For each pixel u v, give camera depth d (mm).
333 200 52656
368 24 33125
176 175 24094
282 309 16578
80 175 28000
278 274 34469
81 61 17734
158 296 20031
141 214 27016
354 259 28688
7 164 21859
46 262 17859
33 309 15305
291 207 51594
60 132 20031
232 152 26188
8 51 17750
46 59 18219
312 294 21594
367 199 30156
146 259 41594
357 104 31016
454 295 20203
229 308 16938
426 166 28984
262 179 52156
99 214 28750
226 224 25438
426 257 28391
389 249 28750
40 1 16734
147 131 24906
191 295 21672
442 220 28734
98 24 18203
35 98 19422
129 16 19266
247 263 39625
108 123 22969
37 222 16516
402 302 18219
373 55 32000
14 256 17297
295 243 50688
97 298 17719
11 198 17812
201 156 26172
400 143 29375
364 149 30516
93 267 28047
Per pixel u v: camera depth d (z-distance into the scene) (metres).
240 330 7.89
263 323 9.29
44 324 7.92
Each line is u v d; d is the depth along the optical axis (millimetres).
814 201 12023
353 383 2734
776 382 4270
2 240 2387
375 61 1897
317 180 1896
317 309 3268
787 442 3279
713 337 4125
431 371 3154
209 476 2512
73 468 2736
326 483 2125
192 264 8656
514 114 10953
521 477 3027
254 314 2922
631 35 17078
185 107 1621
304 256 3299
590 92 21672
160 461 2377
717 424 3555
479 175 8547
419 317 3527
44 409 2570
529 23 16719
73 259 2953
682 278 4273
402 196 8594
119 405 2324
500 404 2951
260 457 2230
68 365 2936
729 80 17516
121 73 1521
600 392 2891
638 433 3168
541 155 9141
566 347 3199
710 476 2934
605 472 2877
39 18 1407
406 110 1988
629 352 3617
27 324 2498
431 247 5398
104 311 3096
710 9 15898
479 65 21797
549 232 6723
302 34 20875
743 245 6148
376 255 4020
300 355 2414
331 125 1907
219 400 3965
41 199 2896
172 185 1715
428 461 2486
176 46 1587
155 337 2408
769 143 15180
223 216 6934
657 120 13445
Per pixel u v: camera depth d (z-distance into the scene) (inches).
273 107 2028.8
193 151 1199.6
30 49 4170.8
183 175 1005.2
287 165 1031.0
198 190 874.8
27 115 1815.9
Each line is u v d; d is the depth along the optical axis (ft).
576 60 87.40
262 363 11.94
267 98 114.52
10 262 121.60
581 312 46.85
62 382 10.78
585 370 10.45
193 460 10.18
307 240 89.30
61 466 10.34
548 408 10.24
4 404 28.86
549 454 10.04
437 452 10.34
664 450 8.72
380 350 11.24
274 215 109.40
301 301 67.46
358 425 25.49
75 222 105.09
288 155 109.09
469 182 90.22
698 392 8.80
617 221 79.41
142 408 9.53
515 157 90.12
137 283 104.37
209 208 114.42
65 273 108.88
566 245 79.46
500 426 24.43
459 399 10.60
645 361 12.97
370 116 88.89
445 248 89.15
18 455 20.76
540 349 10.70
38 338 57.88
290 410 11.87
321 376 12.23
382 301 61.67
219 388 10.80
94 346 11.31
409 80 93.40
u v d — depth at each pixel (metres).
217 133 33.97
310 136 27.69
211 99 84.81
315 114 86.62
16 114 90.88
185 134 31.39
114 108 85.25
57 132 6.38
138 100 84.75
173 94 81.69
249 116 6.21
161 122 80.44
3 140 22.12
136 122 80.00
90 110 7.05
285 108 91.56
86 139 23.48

★ ★ ★ ★ ★

EXERCISE DIRECTIONS:
Look through the data above and report every line in which "into" appears.

RESPONSE TO THIS TASK:
Per pixel u v: camera depth d (z-distance into the scene) (metres).
Per pixel u v: camera depth d (z-distance into the scene) (inches).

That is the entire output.